[Records for this task Boundary: Start]

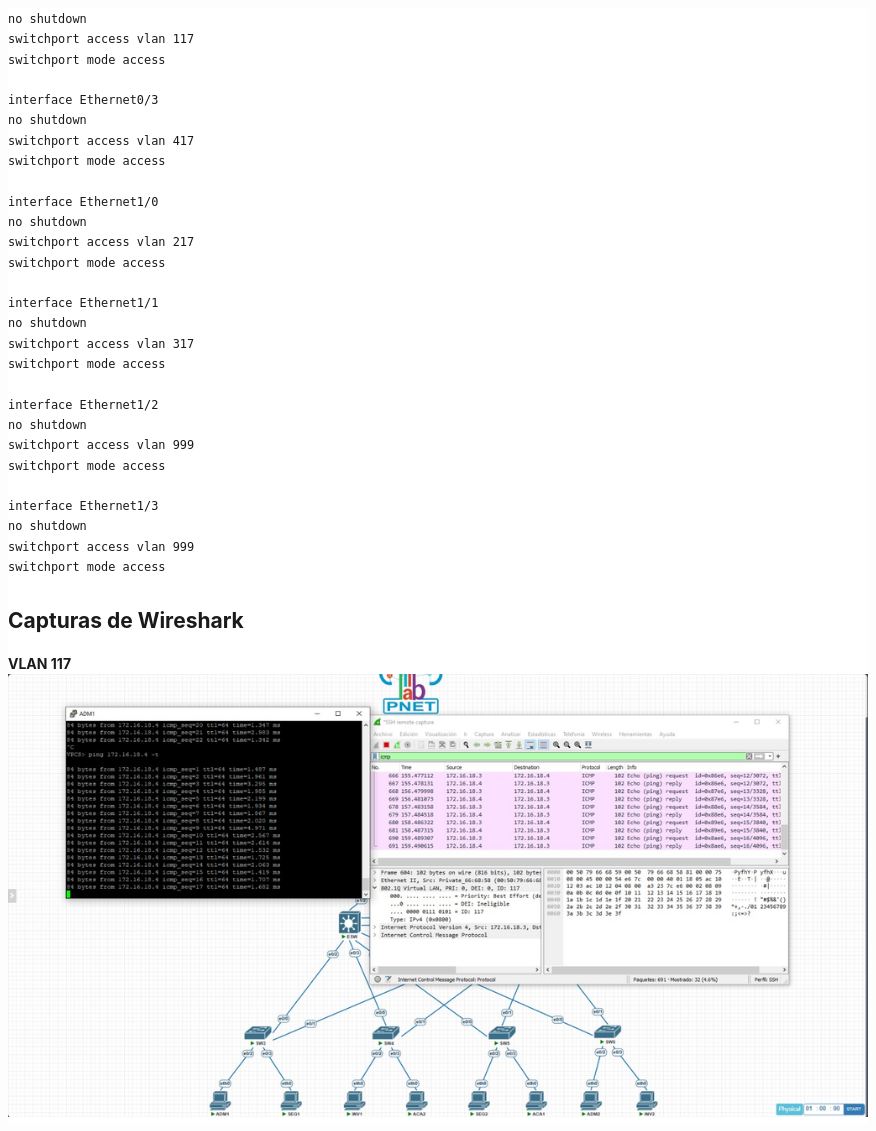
 ```
no shutdown
switchport access vlan 117
switchport mode access

interface Ethernet0/3
no shutdown
switchport access vlan 417
switchport mode access

interface Ethernet1/0
no shutdown
switchport access vlan 217
switchport mode access

interface Ethernet1/1
no shutdown
switchport access vlan 317
switchport mode access

interface Ethernet1/2
no shutdown
switchport access vlan 999
switchport mode access

interface Ethernet1/3
no shutdown
switchport access vlan 999
switchport mode access
```

## **Capturas de Wireshark**
**VLAN 117**
![VLAN 117](./img_manual/vlan.jpg)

[Records for this task Boundary: End]

[The task]
The records above are to be copied exactly, with no pictures carried over.

[Task output]
 ```
no shutdown
switchport access vlan 117
switchport mode access

interface Ethernet0/3
no shutdown
switchport access vlan 417
switchport mode access

interface Ethernet1/0
no shutdown
switchport access vlan 217
switchport mode access

interface Ethernet1/1
no shutdown
switchport access vlan 317
switchport mode access

interface Ethernet1/2
no shutdown
switchport access vlan 999
switchport mode access

interface Ethernet1/3
no shutdown
switchport access vlan 999
switchport mode access
```

## **Capturas de Wireshark**
**VLAN 117**
![VLAN 117](./img_manual/vlan.jpg)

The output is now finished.